亀山: 600人の中から愛嬌があって行動力のあるヤツを13人選んだ。東大へ行かずにウチに来た子もいれば、すでに会社をやっていたという子もいる。キノコを育てていた引きこもりも、元暴走族やホームレスだった子もいるね。

 でも、自分の行き場を見つけたのはまだ2,3人かな。学校の中では、学生は何か指示してもらうのに慣れちゃっていて、「せめてミッションを下さい」なんて言ってくる。でも、これからの社会は、学校で誰かに教え込まれることはAI(人工知能)に取って代わられる。

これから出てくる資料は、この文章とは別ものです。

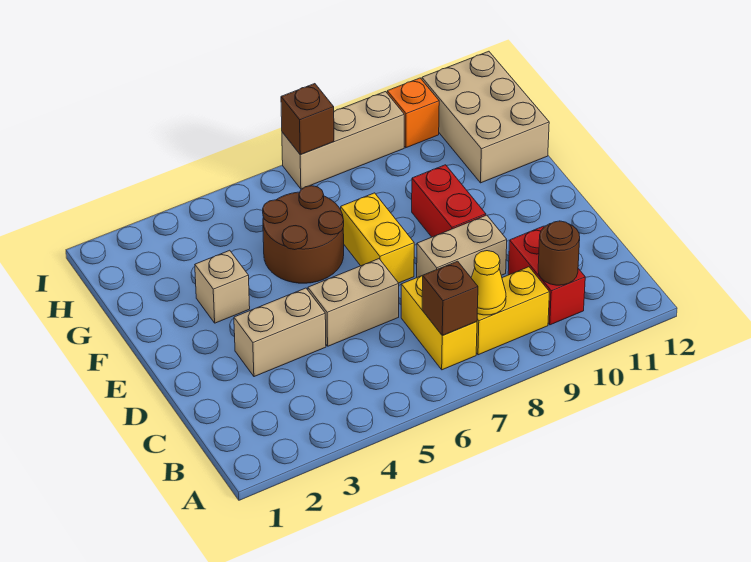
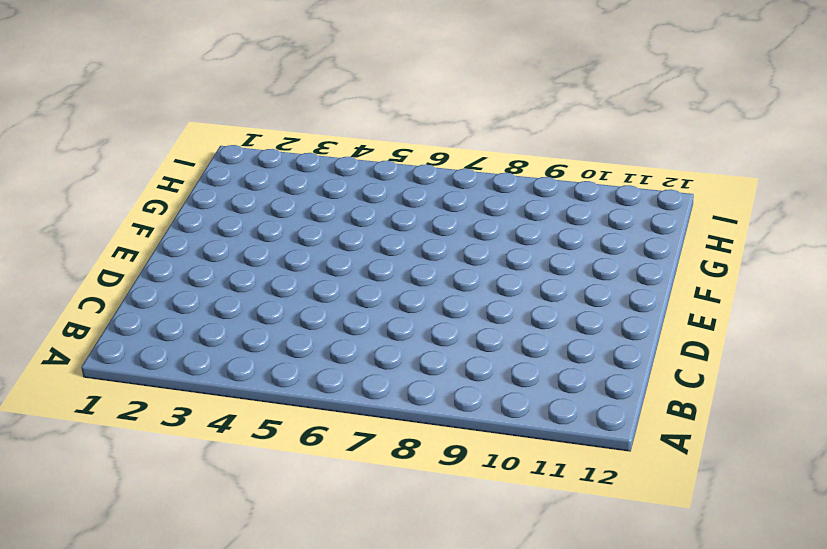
none -> yellow 1x2 brick [401,276,477,370]
none -> yellow 1x2 brick [476,267,550,355]
none -> red 1x2 brick [508,226,585,325]

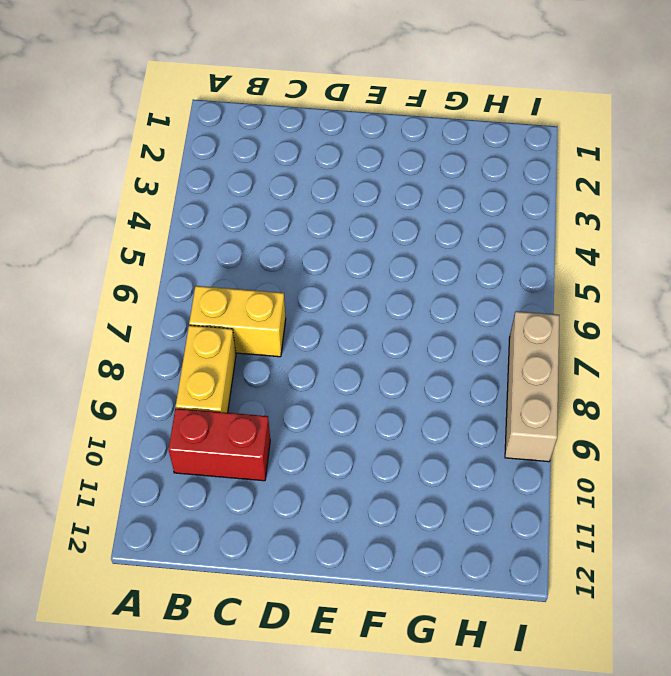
none -> tan 1x2 brick [234,288,326,377]
none -> tan 1x2 brick [308,259,399,346]
none -> tan 1x2 brick [417,215,507,277]

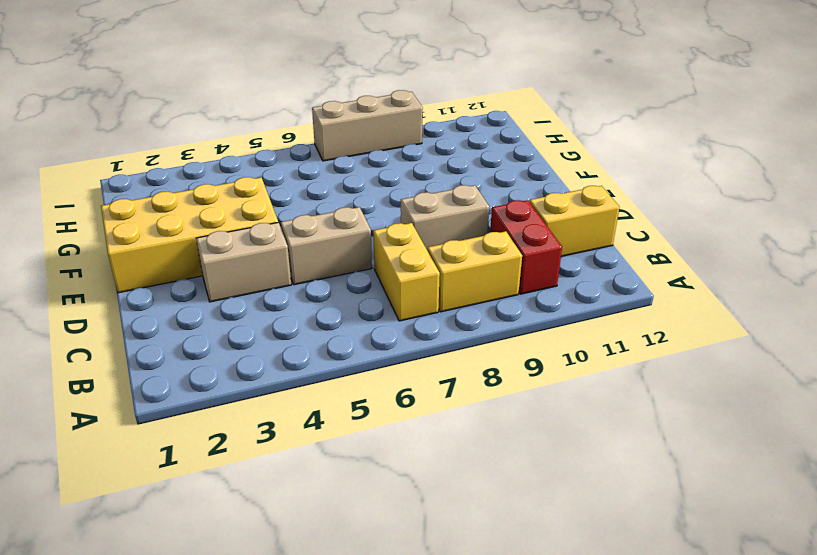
yellow 1x2 brick [530,186,620,256] -> yellow 1x2 brick turned to [341,193,414,283]
yellow 2x4 brick [101,177,278,293] -> tan 1x1 brick [195,250,250,323]
none -> red 1x2 brick [412,165,486,237]
none -> brown 2x2 round brick [263,186,344,283]
none -> tan 2x3 brick [422,51,549,183]

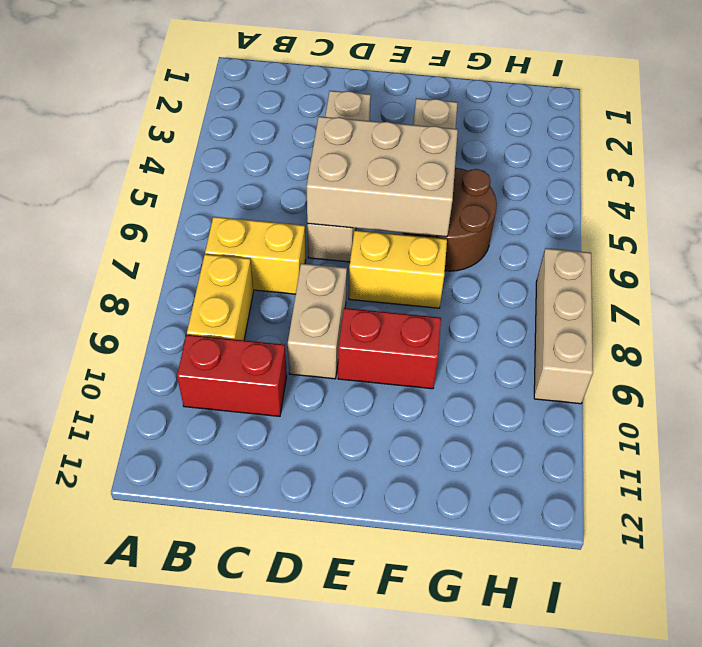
tan 2x3 brick [306,116,458,237] -> tan 2x3 brick moved to [422,51,549,183]
none -> orange 1x1 brick [387,78,439,148]
none -> brown 1x1 brick [422,261,478,336]
none -> yellow 1x1 cone [471,251,506,315]

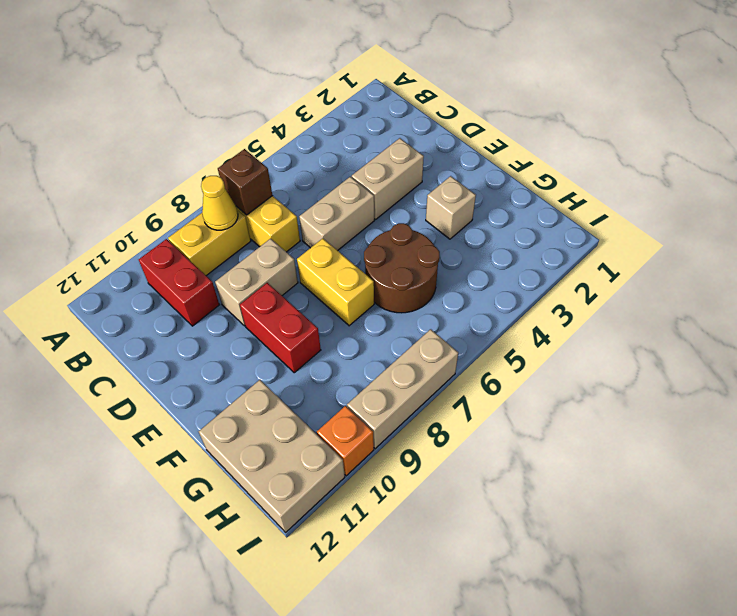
none -> brown 1x1 round brick [538,221,580,285]
none -> brown 1x1 brick [281,84,334,155]

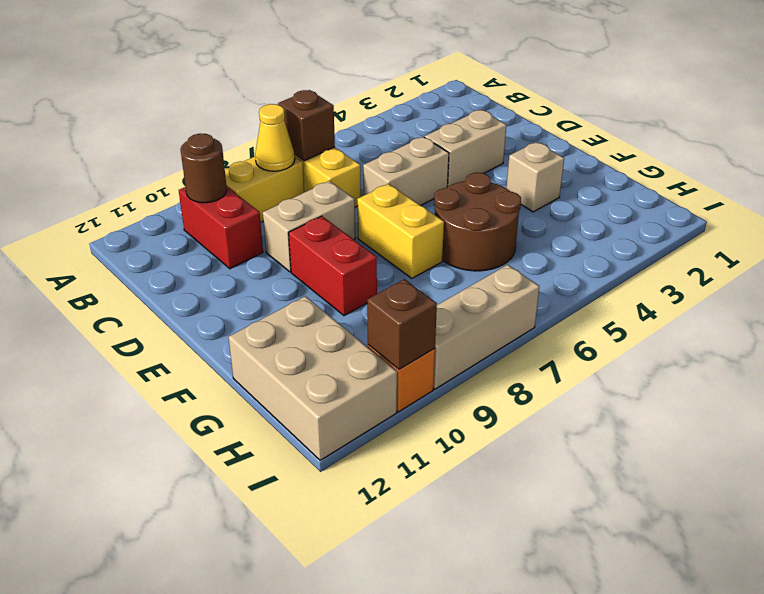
brown 1x1 brick [367,279,437,369] -> brown 1x1 brick moved to [281,84,334,155]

 今の若い子は、仕事がどんどんなくなる時代が来るよ。今の日本の企業の大半は、確固たるビジネスモデルがあり、新人に対しては「俺が教えてやるから、おまえらは手伝え」と言う。でも、これからは、「こうやれば成功する」と言える程には、会社が長持ちしない。昔は一つのビジネスモデルをつくったら100年はやれたけど、今はいいとこ20~30年。すごいスピードで事業内容が変わっていくよね。そのときに、会社に指示待ち人間しかいなかったらヤバイと思うよ。

 経営者にとっても、これから始めることには先達や先生がいない。だから必要なのは、何もないところから何かを生み出せる力だよね。大卒でも、高卒でも、時代の変化に対応して、新しいものに食いつける人間が社会の中心になってくると思う。